- **ENTRIES SUPPLIED**
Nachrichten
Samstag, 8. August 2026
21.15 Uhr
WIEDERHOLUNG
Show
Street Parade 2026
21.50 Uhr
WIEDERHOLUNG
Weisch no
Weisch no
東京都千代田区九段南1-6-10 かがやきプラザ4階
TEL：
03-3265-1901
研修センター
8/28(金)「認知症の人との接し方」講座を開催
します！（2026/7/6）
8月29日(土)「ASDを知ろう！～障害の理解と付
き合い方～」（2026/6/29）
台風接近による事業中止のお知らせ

- **WORK TO BE COMPLETED**
Reproduce all of the material above, swapping each occurrence of "WIEDERHOLUNG" for "ERSTAUSSTRAHLUNG" and leaving every other line unchanged.

- **OUTPUT**
Nachrichten
Samstag, 8. August 2026
21.15 Uhr
ERSTAUSSTRAHLUNG
Show
Street Parade 2026
21.50 Uhr
ERSTAUSSTRAHLUNG
Weisch no
Weisch no
東京都千代田区九段南1-6-10 かがやきプラザ4階
TEL：
03-3265-1901
研修センター
8/28(金)「認知症の人との接し方」講座を開催
します！（2026/7/6）
8月29日(土)「ASDを知ろう！～障害の理解と付
き合い方～」（2026/6/29）
台風接近による事業中止のお知らせ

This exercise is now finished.